The global ‘Healthy Foods’ industry is expected to top $1 trillion for the first time in 20171. The industry descriptor is “functional, allergen-free, organic and other healthy foods,” inclusive of both food and beverages which have a roughly 60/40 split in dollar terms.
But being healthy and saying “healthy” are two different things. To be able to say “healthy” the FDA has a stringent list of requirements around fat, saturated fat, sodium, cholesterol, percent of daily vitamin and mineral requirements and other source of identity restrictions. Many if not most of the food products that are in the industry classification of ‘Healthy Foods’ cannot meet these standards and thus cannot say that they are “healthy” in marketing communications.
So how do products communicate via marketing that they are “healthy” without actually saying it? I was recently involved with a client project that was in this particular situation and the good news is that marketers are nothing if not creative. An entire lexicon has developed that orbits the word “healthy” and manages to communicate the same sentiment while at the same time actually providing more specificity as it relates to the need states and benefits of particular products.
One way to show how this works is to reverse engineer some healthy foods print advertising into a Healthy Foods positioning segmentation with associated language for each segment, which I will attempt to do now.
Fitness – The fitness positioning is associated with products like meal-replacement bars, protein shakes and supplements. The “healthy” language here tends to revolve around scientifically-driven formulations and so we see words like “nutrition” and “nutrients” a lot, “pure” and “clean” as well as “metabolism” and “science” itself. The weight management component translates to “lean” and “fit” while taste translates to “no sacrifice”.
Weight Management – This positioning is cousin to Fitness but reflects the softer side that doesn’t necessarily involve hardcore fitness and working out. As a result, we see some similar “healthy” pseudonyms like “fit” and “nutrition” but “lean” gets replaced by “light” and “thin” while “no sacrifice” gets replaced by “guilt free”.

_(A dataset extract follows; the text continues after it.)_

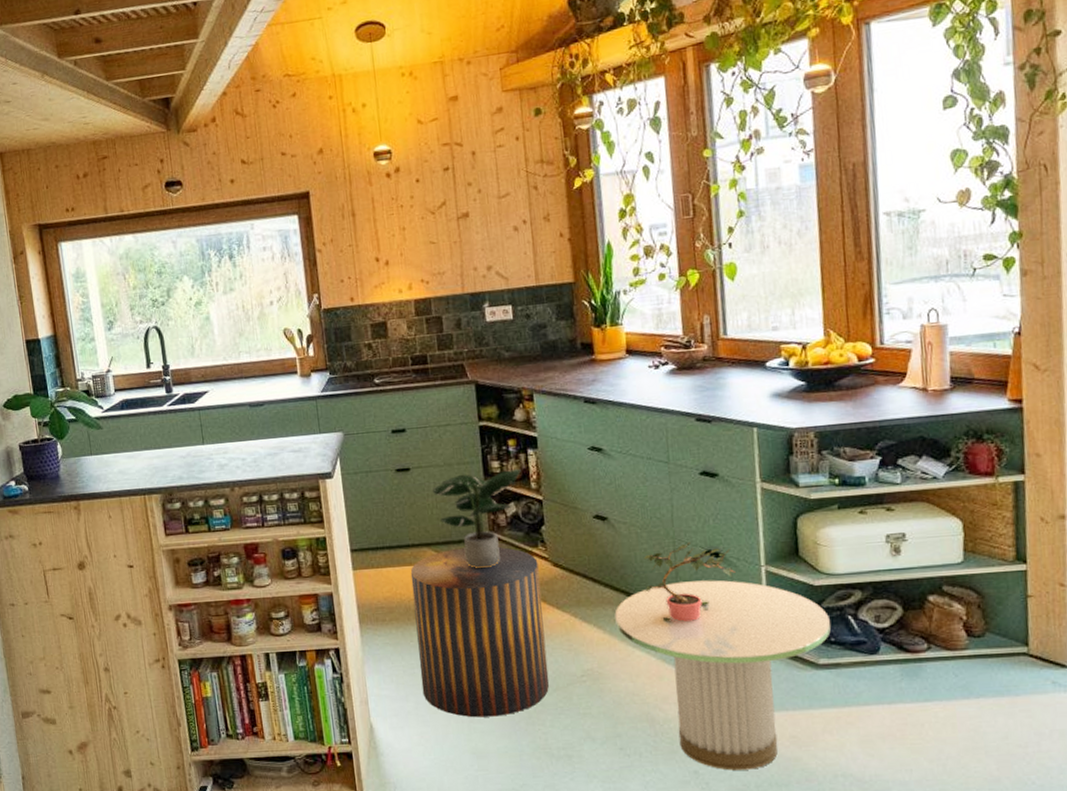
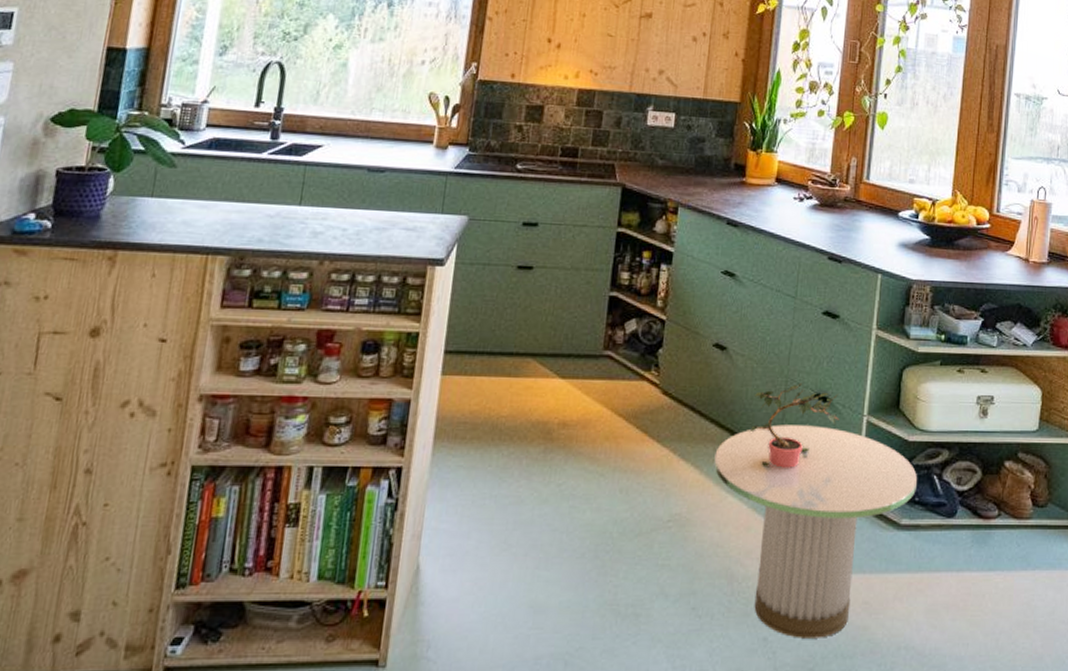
stool: present [410,546,549,718] -> none [488,362,648,563]
potted plant: present [432,469,521,569] -> none [551,281,650,389]

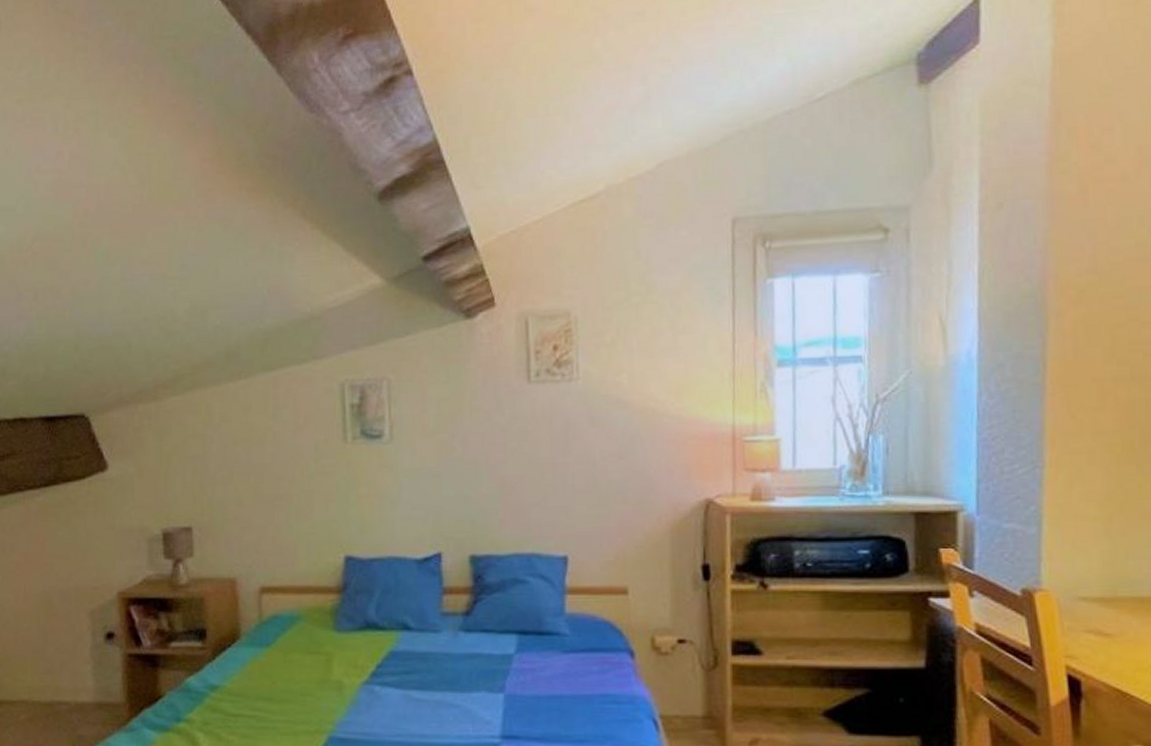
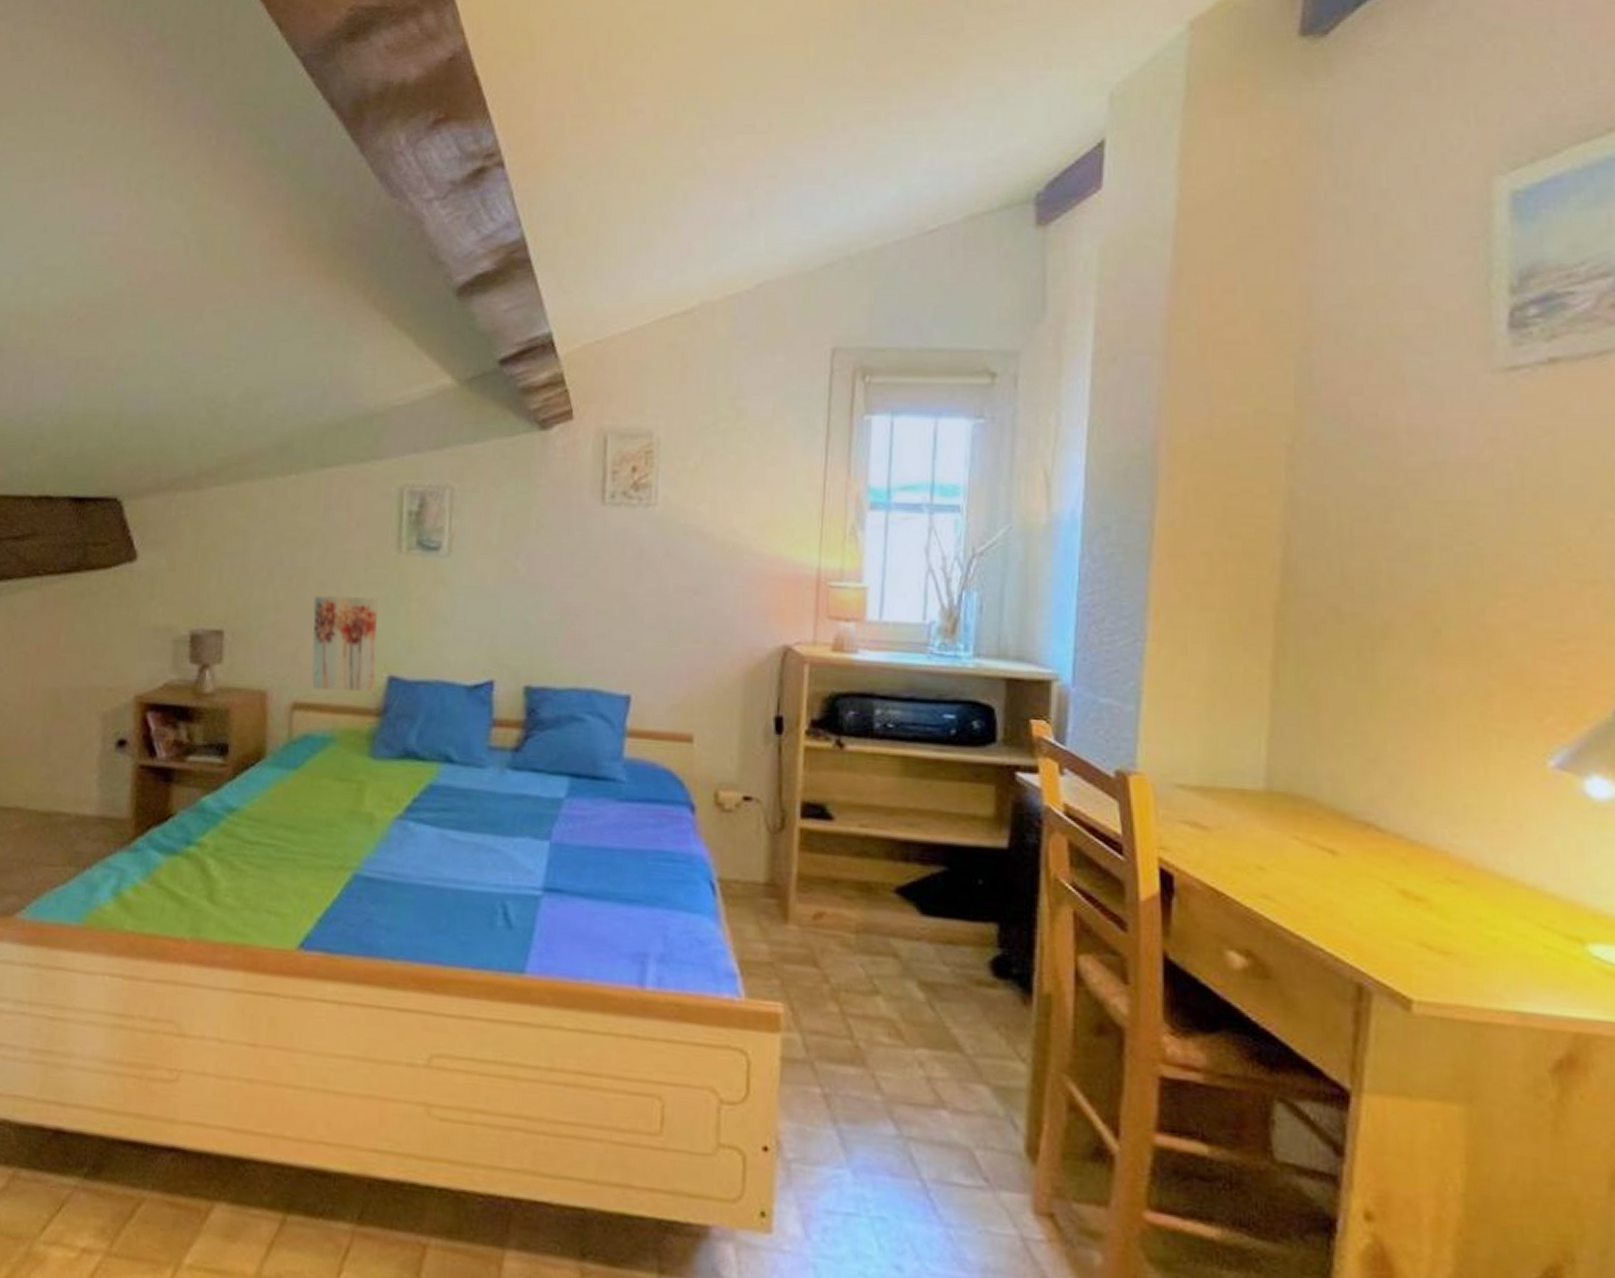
wall art: none [272,485,334,574] -> present [312,595,378,692]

Heart-Health – Heart disease is the #1 killer in America and so we certainly see the benefit of heart health being advertised a lot. The “healthy” language tends to be a lot of plays on the word “heart” such as “heart healthy”, “heart smart” and “heart happy”. The American Heart Association’s heart check certification program is a powerful endorsement tool in this arena and is often seen in heart health oriented advertising.
Energy – While we tend to think of the energy bar category here, there is really a large cross-section of products touting energy benefits derived from nutrients like protein and potassium. The favorite “healthy” pseudonyms here are “power” and “fuel”.
Natural – The natural positioning is the notion that there is nothing fake or artificial in the product. This benefit is clearly on trend and often associated with the organic and local food movements as well. “Healthy” pseudonyms here include “Natural” and “Nature” of course but also “Goodness”, “Simple”, “Pure”, “Real”, and “Plant-Powered”.
Soul Health – I wasn’t sure what to call this area but there is certainly a growth trend behind products that are ‘better for you’ because they are produced more humanely and sustainably and as a result you can feel better about buying and eating them without wrecking the ecosystem. Organic certification is certainly a part of this but so is grass-fed, free-range, local, fair trade, sustainably caught and a host of other qualifications and certifications. The “healthy” language is perhaps the most nebulous here because it’s a nuanced topic, but beyond the certifications themselves we probably see the word “fresh” most frequently, along with things like “family farm” and simply “better”.
In summary, while the FDA limits use of the word “healthy” to a small sub-segment of products that make up the larger “Healthy Foods” industry, there are still plenty of other words out there that can and do get used to communicate health to consumers. Even better, these words communicate in ways that more specifically identify the benefits that each product is bringing to the marketplace. The positioning areas I’ve laid out are broad and work across categories, but there are important nuances within each category. Segmenting your specific category in terms of consumer needs, product benefits and competitive positioning is the work of marketing strategy. Getting it right will maximize your marketing spend and grow sales & profits!